“Jesus ain’t rockin’ with me right now…”
“Me and God obviously have some kind of beef”
“I’m just going through the motions but I’m not really feeling it right now”
“WHAT DID I DO THAT WAS SO BAD, GOD?!”
“I’m doing everything you said to do buuuuuut, you’re going to just keep ignoring me, Lord? Ok. I’m going to ignore you too.”
“I’m gonna keep this 10% and buy those boots I want”
“Zzzzzz” – from the bed on Sunday morning.
“I’m just done with church all together”
“Why am I even believing anyway. Those other folks seem to be doing a whole lot better than I am”
“Is what I believe wrong? Because it CANNOT be part of my destiny to go through THIS!”
“I’m tired of praying, doing, helping others, and being faithful to God when it seems like he’s doing nothing for me”
“I teach the youth to trust Jesus but I’m struggling to trust Him myself. Maybe He’ll work out better for them because he doesn’t seem to like me very much right now”
All of those things have made their way out of my mouth. Yes me – exhorter by nature. The girl who believes in and blogs about Jesus. The one girl loves to be in church. The girl who loves to laugh and smile. The girl who is called and loves to encourage, uplift and be an intercessor for the youth. But also… The girl who was silently hurting. The girl who felt overlooked and unappreciated. The girl who was mad at God for so many reasons. The girl who felt defeated but perfected the art of smiling through it all. The girl who was told “Nothing you’re going through is serious enough for you to feel the way you feel about God right now”.
Hearing those words both convicted and enraged me and then enraged me BECAUSE it convicted me. And chiiiile, I was in NO MOOD to be convicted! Lol
Nothing was working, things and relationships were failing, people closest to me felt miles away, my prayers felt like they were just bouncing off the walls. I was tired! And for the most part, what was said to me was right. I’d taken so many of the enemy’s punches without going to God until a couple of small, unexpected blows knocked me completely out. But no matter how small the blow…I was still knocked out – laying on the mat, unable to pull myself back up. Being reminded of how “small” the situations were didn’t help my will to get up. It only made me feel weaker and angrier.
It wasn’t until one day my cousin gave my feeling a name – a spiritual rut – that I was able to begin to pull myself out. Although WHAT she said helped tremendously, it was also HOW she said it that made the most difference. She was nonchalant.
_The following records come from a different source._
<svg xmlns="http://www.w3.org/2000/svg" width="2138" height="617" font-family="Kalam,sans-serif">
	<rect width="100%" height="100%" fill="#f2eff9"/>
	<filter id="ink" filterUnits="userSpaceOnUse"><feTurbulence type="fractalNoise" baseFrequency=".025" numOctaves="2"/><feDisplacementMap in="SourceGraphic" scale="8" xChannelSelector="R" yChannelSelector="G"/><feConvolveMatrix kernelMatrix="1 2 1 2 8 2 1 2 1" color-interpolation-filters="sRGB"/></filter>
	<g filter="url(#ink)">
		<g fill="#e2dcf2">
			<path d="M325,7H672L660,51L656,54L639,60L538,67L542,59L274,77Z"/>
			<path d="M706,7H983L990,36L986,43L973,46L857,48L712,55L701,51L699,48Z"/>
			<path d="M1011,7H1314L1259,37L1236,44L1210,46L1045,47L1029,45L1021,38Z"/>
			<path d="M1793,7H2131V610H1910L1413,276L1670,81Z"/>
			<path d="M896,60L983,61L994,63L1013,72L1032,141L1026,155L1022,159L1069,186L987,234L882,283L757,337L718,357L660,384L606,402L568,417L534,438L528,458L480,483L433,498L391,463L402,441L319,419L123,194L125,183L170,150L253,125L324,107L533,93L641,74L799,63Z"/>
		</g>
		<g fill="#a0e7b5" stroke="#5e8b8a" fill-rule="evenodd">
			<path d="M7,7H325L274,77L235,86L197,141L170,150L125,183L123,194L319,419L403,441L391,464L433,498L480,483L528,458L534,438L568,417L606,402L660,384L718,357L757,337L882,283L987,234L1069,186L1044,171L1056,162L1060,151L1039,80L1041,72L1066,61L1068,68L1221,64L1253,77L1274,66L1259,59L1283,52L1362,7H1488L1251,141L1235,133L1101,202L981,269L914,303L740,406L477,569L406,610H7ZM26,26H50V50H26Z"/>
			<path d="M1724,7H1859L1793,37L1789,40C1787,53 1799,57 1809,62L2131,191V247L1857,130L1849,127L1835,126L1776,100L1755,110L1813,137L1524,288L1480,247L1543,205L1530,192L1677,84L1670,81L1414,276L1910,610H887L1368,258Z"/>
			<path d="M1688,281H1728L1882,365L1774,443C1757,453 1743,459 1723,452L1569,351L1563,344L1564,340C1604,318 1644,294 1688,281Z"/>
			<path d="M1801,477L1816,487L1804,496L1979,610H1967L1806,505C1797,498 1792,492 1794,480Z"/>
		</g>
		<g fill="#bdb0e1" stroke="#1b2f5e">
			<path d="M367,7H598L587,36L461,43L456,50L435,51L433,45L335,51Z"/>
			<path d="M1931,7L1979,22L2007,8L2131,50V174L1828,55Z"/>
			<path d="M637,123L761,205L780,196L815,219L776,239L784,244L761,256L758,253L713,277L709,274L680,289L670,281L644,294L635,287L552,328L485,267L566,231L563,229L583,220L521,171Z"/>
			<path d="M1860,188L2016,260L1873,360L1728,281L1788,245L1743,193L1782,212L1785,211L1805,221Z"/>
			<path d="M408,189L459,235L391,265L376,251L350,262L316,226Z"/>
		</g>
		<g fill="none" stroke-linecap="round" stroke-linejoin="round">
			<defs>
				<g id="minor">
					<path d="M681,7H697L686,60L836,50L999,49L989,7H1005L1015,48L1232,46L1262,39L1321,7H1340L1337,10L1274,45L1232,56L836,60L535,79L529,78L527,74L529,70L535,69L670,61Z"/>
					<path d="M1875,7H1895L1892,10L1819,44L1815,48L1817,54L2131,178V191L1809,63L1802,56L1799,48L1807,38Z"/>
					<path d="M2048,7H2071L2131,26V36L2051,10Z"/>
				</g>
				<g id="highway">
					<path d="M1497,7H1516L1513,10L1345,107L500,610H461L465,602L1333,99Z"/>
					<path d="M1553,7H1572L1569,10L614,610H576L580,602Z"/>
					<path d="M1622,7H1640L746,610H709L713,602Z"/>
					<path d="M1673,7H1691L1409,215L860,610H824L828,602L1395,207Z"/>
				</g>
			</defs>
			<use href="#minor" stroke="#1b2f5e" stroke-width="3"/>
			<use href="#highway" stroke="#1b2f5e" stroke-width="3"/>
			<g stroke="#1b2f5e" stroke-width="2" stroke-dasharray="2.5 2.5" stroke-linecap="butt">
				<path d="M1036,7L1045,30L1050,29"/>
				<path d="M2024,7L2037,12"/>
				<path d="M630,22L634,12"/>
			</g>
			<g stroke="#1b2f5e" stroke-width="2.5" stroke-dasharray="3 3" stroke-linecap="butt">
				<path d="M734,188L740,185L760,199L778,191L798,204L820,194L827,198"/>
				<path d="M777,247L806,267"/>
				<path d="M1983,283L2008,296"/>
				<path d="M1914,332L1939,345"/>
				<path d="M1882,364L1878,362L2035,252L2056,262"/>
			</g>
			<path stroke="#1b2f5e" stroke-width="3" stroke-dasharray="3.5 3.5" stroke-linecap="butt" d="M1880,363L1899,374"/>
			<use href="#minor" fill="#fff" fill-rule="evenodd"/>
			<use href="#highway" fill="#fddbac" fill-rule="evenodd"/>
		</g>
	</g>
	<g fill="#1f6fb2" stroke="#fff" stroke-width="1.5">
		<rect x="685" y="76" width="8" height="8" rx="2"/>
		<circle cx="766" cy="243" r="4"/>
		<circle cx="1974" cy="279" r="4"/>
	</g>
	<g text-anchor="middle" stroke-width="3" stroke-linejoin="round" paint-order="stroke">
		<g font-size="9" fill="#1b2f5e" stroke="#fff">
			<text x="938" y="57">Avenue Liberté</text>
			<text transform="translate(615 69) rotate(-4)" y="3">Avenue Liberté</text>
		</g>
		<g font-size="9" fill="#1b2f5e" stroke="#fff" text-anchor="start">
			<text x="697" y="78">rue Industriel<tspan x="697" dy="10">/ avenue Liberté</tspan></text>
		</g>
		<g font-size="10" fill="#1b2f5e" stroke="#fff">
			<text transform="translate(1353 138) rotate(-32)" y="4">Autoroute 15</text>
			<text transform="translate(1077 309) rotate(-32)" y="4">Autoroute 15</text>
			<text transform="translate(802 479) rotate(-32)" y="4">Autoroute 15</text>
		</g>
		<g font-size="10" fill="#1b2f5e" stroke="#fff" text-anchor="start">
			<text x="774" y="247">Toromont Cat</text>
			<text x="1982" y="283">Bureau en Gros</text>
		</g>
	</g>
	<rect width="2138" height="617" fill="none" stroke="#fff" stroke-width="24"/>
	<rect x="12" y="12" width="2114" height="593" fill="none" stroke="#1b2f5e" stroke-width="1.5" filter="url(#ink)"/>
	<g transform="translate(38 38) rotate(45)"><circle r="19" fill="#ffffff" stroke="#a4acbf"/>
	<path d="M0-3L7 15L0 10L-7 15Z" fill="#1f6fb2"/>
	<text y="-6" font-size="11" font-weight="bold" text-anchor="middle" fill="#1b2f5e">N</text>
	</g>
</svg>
She didn’t diminish the severity of it but she permitted me to feel it by admitting that it’s not an uncommon thing. (Thanks Kisha!)
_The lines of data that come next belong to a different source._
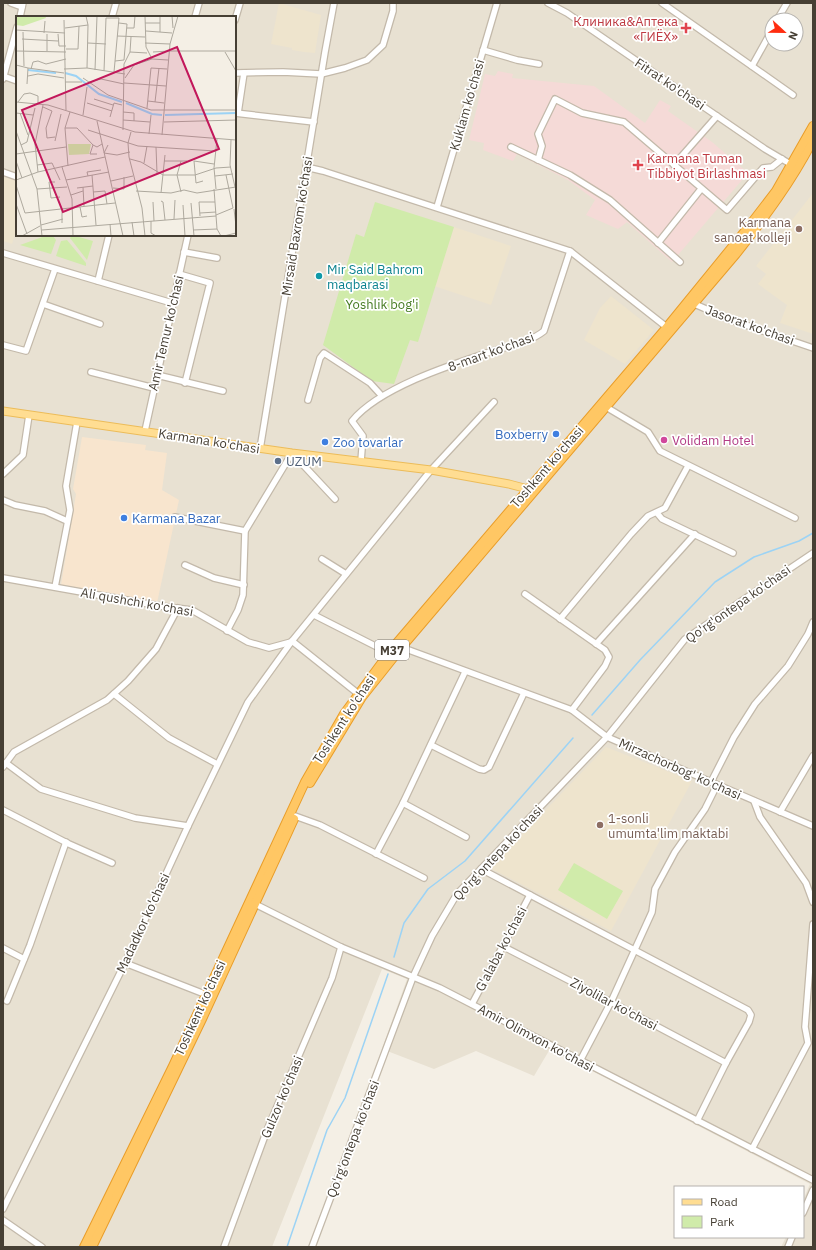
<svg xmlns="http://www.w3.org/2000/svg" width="816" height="1250" viewBox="0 0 816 1250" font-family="'IBM Plex Sans',sans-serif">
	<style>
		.residential { fill: #e8e1d2; fill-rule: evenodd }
		.commercial { fill: #f8e5ce }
		.education { fill: #eee4cd }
		.medical { fill: #f5dad7 }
		.green { fill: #d0ebaa }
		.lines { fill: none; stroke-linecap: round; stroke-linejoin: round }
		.stream { stroke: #9cd3f5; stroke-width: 1.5 }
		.minor-casing { stroke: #c3b9aa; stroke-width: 8 }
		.major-casing { stroke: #ecbc5a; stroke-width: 9 }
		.highway-casing { stroke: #e99d29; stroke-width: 10 }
		.minor { stroke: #fff; stroke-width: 5.5 }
		.major { stroke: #ffdd92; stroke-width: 7 }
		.highway { stroke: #ffc764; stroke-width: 8 }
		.health-dot { fill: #e0444e; stroke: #fff; stroke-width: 1.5 }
		.education-dot { fill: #8d6e63; stroke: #fff; stroke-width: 1.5 }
		.culture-dot { fill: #0f9aa8; stroke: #fff; stroke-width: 1.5 }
		.shop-dot { fill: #3f7fe0; stroke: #fff; stroke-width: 1.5 }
		.hotel-dot { fill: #d1479c; stroke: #fff; stroke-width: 1.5 }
		.service-dot { fill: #5c6f8a; stroke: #fff; stroke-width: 1.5 }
		.labels { text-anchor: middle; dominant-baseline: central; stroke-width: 3.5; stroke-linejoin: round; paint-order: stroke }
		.shield { fill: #fff; stroke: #7e7971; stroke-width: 1 }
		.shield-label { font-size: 12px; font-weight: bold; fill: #463f34 }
		.health-label { font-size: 13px; fill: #be3a42; stroke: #fff; text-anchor: end }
		.street-label { font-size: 13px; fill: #463f34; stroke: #fff }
		.education-label { font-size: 13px; fill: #785e54; stroke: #fff; text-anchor: end }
		.culture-label { font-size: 13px; fill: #0d838f; stroke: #fff; text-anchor: start }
		.park-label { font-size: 13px; fill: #477c23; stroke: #fff }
		.shop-label { font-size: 13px; fill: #366cbe; stroke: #fff; text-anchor: start }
		.hotel-label { font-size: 13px; fill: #b23c85; stroke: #fff; text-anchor: start }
		.service-label { font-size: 13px; fill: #4e5e75; stroke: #fff; text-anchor: start }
		.inset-river { fill: none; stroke: #9cd3f5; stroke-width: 2 }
		.inset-road { fill: none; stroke: #aea99e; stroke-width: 1 }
		.view { fill: #c2185b; fill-opacity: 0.15; stroke: #c2185b; stroke-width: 2 }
		.inset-edge { fill: none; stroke: #463f34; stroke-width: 2 }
	</style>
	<rect width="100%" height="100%" fill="#f4efe5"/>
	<path class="residential" d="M3,3H813V1247H781L786,1237H803V1200L810,1184L550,1049L534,1076L476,1051L434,1069L382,1049L407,979L382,969L272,1247H3ZM17,17H235V235H17ZM772,20H796V44H772Z"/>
	<polygon class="commercial" points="82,437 146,445 145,450 167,453 162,490 179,500 157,603 117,594 61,585 76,494 73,489"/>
	<g class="education">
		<polygon points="279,3 321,15 315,53 304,52 292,50 292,48 271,44"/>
		<polygon points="3,177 17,181 17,228 12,244 3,241"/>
		<polygon points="813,193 813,334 780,323 787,305 758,284 766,274 756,266"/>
		<polygon points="454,227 511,246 491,305 434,286"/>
		<polygon points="611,296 654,330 625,364 584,340 600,308"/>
		<polygon points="606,747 692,781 611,931 490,868"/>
	</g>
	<polygon class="medical" points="498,71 513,74 512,78 594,86 645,123 660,100 671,106 668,111 712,142 748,173 672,262 627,222 618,229 586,215 595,200 568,180 517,154 513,161 483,150 484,143 469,140 485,74 495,76"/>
	<g class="green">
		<polygon points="375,202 454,227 418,342 410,340 394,384 372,381 323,345 356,234 364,237"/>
		<polygon points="48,235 52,235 56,240 51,254 20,245"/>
		<polygon points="72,235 93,241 87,260 70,238"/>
		<polygon points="67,240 86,263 86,266 56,256 61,241"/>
		<polygon points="574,863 623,891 607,919 558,890"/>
	</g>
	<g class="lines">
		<g class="stream">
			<polyline points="592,715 640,660 715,582 754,557 799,541 813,533"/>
			<polyline points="394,957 404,923 428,889 465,861 573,738"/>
			<polyline points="287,1247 327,1130 345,1098 388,974"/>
		</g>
		<defs>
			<g id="minor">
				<polyline points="11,3 22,7"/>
				<polyline points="548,3 567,13 765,149 792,165"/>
				<polyline points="662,3 793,95"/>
				<polyline points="20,17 23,3"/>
				<polyline points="112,17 116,3"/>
				<polyline points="195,17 199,3"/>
				<polyline points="235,20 240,3"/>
				<polyline points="777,20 787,3"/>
				<polyline points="483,50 517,60 539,64"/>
				<polyline points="752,66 772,30"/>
				<polyline points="235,73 283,72 321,74 345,68 367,60 383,45 393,11 393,3"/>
				<polyline points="3,76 17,81"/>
				<polyline points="3,79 17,27"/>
				<polyline points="235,113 314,122"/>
				<polyline points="238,113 244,73"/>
				<polyline points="511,147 570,175 610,200 680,262"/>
				<polyline points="538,160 542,146 538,134 555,99 582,113 624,122 727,210 763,168 772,167 782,159"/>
				<polyline points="674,165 717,116"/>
				<polyline points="306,167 323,171 570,251 669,329"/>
				<polyline points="3,172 17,177"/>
				<polyline points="437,207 497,3"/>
				<polyline points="658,243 701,189"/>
				<polyline points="184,252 217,258"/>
				<polyline points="3,253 172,303"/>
				<polyline points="179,274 210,283 185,383"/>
				<polyline points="98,281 109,235"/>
				<polyline points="690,302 731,320 813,348"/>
				<polyline points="43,304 100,324"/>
				<polyline points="3,345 26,351 55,269"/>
				<polyline points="91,372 154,388"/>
				<polyline points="157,375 223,391"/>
				<polyline points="308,400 320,358 324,353 370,383 381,395"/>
				<polyline points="606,407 648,432 660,451 795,518"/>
				<polyline points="145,431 188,235"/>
				<polyline points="260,449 325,52 334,3"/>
				<path d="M361,461L363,436L352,421C379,388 450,365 490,352C508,346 529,343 544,331L570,251"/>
				<polyline points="3,474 23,455 29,415"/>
				<polyline points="3,500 15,505 45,511 67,521"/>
				<polyline points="657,513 662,519 733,553"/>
				<polyline points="175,517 245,531"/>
				<polyline points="322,559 346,574"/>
				<polyline points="185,565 214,578 244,585"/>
				<polyline points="3,578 160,606 192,610 248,642 269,648 291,642"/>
				<polyline points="55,587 70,510 66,486 77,422"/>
				<polyline points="525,594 605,650 609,657 605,666 572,710"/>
				<polyline points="314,615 389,653"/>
				<polyline points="560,619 631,534 648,516 665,508 688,466"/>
				<polyline points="227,631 238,610 243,595 245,531 292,453 335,499"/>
				<polyline points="292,641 361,696"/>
				<polyline points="596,644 695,534"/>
				<polyline points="398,646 572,710 607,737 813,826"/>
				<polyline points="114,694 169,738 217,764"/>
				<polyline points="431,745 479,769 484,770 489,767 524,693"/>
				<polyline points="6,763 41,789 135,818 188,826"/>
				<polyline points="3,767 14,752 107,700 128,681 156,649 178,608"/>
				<polyline points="711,782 734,737 755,704 788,666 808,634 813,622"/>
				<polyline points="754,801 760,817 806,883 813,902"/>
				<polyline points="403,803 466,837"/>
				<polyline points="3,810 69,844 112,863"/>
				<polyline points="780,812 813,756"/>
				<polyline points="295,816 320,825 424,878"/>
				<polyline points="376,854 403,803 465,672"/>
				<polyline points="481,869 748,1010 751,1015 749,1022 726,1063 697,1121"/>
				<polyline points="253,903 341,947 440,988 813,1180"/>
				<polyline points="502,946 611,1002 726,1063"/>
				<polyline points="3,948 24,959"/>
				<polyline points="125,963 207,995"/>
				<polyline points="7,1001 30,945 66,842"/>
				<polyline points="472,1004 530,895"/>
				<polyline points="580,1061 611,1002 652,912 655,889 675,852 705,809 717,785"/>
				<polyline points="752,1149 808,1043 805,1027 813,924"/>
				<polyline points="3,1209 125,963 188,826 248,702 292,641 431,470 494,402"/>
				<polyline points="803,1213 813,1190"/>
				<polyline points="3,1220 42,1247"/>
				<polyline points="224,1247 267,1130 332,978 341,947"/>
				<polyline points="312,1247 413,977 432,936 457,894 607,737 685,639 813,553"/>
				<polyline points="788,1247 792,1237"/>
			</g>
			<polyline id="major" points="3,411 292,453 431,470 509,484 528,489 532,492"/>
			<g id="highway">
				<path d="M310,783L362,697L401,648L736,254C765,217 792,181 813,140"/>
				<polyline points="84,1247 173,1066 305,782 344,714 395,645 667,327 746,230 776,191 813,126"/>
				<polyline points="92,1247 202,1019 294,819"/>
			</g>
		</defs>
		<use href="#minor" class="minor-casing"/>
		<use href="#major" class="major-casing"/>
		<use href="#highway" class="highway-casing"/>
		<use href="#minor" class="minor"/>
		<use href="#major" class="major"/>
		<use href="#highway" class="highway"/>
	</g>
	<g class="health-dot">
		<path d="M684 22h4v4h4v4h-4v4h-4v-4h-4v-4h4z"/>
		<path d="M636 159h4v4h4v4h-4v4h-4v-4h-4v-4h4z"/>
	</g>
	<g class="education-dot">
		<circle cx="799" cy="229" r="4"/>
		<circle cx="600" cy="825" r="4"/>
	</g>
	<circle class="culture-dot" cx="319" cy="276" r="4"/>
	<g class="shop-dot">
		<circle cx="556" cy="434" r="4"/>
		<circle cx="325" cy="442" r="4"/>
		<circle cx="124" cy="518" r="4"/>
	</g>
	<circle class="hotel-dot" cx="664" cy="440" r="4"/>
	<circle class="service-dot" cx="278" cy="461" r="4"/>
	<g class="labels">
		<rect class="shield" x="375" y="640" width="34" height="20" rx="3"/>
		<g class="shield-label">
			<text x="392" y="650">M37</text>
		</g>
		<g class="health-label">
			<text x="678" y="21">Клиника&amp;Аптека<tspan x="678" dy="15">«ГИЁХ»</tspan></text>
			<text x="647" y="158" text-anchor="start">Karmana Tuman<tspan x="647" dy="15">Tibbiyot Birlashmasi</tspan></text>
		</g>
		<g class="street-label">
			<text transform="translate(670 84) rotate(34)">Fitrat ko'chasi</text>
			<text transform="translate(467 105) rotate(-74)">Kuklam ko'chasi</text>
			<text transform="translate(297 226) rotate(-81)">Mirsaid Baxrom ko'chasi</text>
			<text transform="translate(750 325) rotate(20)">Jasorat ko'chasi</text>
			<text transform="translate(166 333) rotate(-77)">Amir Temur ko'chasi</text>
			<text transform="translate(491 352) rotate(-20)">8-mart ko'chasi</text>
			<text transform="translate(209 441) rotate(9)">Karmana ko'chasi</text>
			<text transform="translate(547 467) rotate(-49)">Toshkent ko'chasi</text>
			<text transform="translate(137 602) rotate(10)">Ali qushchi ko'chasi</text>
			<text transform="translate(738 604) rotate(-35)">Qo'rg'ontepa ko'chasi</text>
			<text transform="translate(344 719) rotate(-57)">Toshkent ko'chasi</text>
			<text transform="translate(680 769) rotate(24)">Mirzachorbog' ko'chasi</text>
			<text transform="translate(498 853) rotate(-47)">Qo'rg'ontepa ko'chasi</text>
			<text transform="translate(143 923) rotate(-65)">Madadkor ko'chasi</text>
			<text transform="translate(501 949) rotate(-62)">G'alaba ko'chasi</text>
			<text transform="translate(614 1004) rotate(28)">Ziyolilar ko'chasi</text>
			<text transform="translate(200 1008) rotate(-65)">Toshkent ko'chasi</text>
			<text transform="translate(536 1038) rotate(28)">Amir Olimxon ko'chasi</text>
			<text transform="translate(282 1097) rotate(-67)">Gulzor ko'chasi</text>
			<text transform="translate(353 1139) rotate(-69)">Qo'rg'ontepa ko'chasi</text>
		</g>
		<g class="education-label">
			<text x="791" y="222">Karmana<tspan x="791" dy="15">sanoat kolleji</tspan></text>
			<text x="608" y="818" text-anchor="start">1-sonli<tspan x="608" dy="15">umumta'lim maktabi</tspan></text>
		</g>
		<g class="culture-label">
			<text x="327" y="269">Mir Said Bahrom<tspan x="327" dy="15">maqbarasi</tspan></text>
		</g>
		<g class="park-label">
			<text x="382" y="304">Yoshlik bog'i</text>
		</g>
		<g class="shop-label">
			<text x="548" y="434" text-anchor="end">Boxberry</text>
			<text x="333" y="442">Zoo tovarlar</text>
			<text x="132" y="518">Karmana Bazar</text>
		</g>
		<g class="hotel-label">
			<text x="672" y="440">Volidam Hotel</text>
		</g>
		<g class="service-label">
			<text x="286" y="461">UZUM</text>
		</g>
	</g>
	<g transform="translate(16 16)">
		<rect width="220" height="220" fill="#f4efe5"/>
		<path d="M0,0H29L30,2L7,10L0,9ZM52,128H75L73,138L53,139Z" fill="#d0ebaa"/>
		<path class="inset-river" d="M12,54L40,57M49,57L60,60L83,78L106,86M110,87L136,98L146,99M149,99L220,97"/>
		<path class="inset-road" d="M70,0L72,9L71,52M129,0L130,31L136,43M156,0L157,12M48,4L50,94M129,7H144M49,12L72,9M111,12H118L119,0M0,14L49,17M130,15L156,17M7,16L8,50M144,16V0M28,17L29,5M42,18L43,30H50M101,20L129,21M6,23L42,25M72,27L90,28M129,27L154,28M0,32V49M50,33H62L63,10M1,35L50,36M31,35V18M153,35H220M114,36L131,37M137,36L153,35M209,36L220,55M99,45L108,44L111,8L103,7M0,49L12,52L11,68M12,52L48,57M15,53L17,46L22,45L30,48L50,43M48,53L71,52L109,58M79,54L81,0M88,55L90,2H103L98,56M12,60L22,58L48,62M67,62L92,79L135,94H220M109,62L118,49L136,43L152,44M49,66H66M73,66L85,63L108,68M108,67L150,70M78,83L97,89M132,85L148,87M0,86L32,89L119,116L220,124M2,86L8,78L14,77L22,80V88M139,86L143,52M71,87L96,95M27,91L36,95L30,112L31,122L39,121M131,92L135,52L151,53M107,96L118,97V105M0,97L17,99M4,97L12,119M67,99L71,71M94,101L98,87L106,89M107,104L134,106M81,105L107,220M148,106L220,104M49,112H61L77,129L81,131L86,128M72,114L122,130L199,135M107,114L108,48L114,36L115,21M0,115L21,173L26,220M115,116L112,127L113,141L126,192L129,220M133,118L135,99M146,119L154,28L162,0M215,124L214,149L219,171M39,125L45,98M5,129L11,126L19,92M77,129L74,138H81M92,129L88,137L101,139L114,136M140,131L141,157M0,138L50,131M114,143L125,146L147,159H179L200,152L215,151M0,145L6,162M148,145H171M128,147L131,130M21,149L36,147L44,164M52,150L49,112L54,96M46,151L56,183L57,220M198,152L201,123M198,152L200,173M22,156L19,128L27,89M76,159L80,209M161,159L165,176M161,159L165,145M72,160L71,156L85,154M199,160L217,158M0,164L22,156L89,141M50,164L93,156M95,165L117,160M187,165L180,167L178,145L198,148M39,166H33L35,182L44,181M0,169L9,197L99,187M67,171L68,190M61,172L77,170M97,172L108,173V161M21,173L51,171M198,173L201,213L205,220M120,175L155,177L168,174L181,177L220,171M77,176L89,175L91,188M145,177L149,139M55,179L67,175M145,185L147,186L149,204M137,186L138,205M175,187L178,220M0,188L11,218M167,189L169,220M64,191L66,201L71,200M218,193L220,210M184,197L200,196M200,199L217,192L210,159M184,200L183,186H199M158,203L159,184M135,205V217L140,220M116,206L118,220M46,207V193M94,208L95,220M25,209L47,203M26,214L200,200M177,214L201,213M6,220L24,210M208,220L220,217"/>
		<path class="view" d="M161,31L203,133L47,196L6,94Z"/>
		<rect width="220" height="220" class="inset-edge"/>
	</g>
	<rect width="816" height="1250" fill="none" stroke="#463f34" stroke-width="8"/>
	<rect x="674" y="1186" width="130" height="52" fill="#ffffff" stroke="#b5b2ae"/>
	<rect x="682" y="1199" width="20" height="6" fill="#ffdd92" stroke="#b5b2ae"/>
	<text x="710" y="1206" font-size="12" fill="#463f34">Road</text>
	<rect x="682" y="1216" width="20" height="12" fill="#d0ebaa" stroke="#b5b2ae"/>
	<text x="710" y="1226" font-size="12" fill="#463f34">Park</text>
	<g transform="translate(784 32) rotate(112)"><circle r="19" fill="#ffffff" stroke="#b5b2ae"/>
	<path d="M0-3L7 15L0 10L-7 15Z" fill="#ff2d10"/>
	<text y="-6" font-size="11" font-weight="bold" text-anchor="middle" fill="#463f34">N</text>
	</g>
</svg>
So, to the person in the rut: Even some of God’s right hand men found themselves in ruts! (Elijah – 1 Kings 19:4-14) (Moses – Numbers 11:15) You can come out! Ruts are rough but ultimately you STILL know God loves you (Isaiah 43:4) and has a plan…even for this. (Jeremiah 29:11) Permit yourself to feel what you feel. Take a breather. Scream. Cry. Write. Sing. Read. Let the people who love you love you. Be still (because atan LOVE for you to do something crazy in this temporary season that will cause you strife for the rest of your life). DO NOT seclude yourself. And remember, ruts are not meant to be forever. Let it end when it’s over.
WHEN you come out, look back and realize the enemy wasn’t specifically coming after the “stuff” you may have lost. He was hell-bent on keeping you winded and overwhelmed so you didn’t have the strength to fight back! So, GUARD YOURSELF because he will try again! Fill up on the Word and BE READY to block every blow with a specific word from God about who you are and who you belong to!
Not today Satan!
To the person dealing someone in a rut: Don’t judge. Pray. Advise when needed. Be quiet when necessary. Ask God for direction in both. And most of all…Love.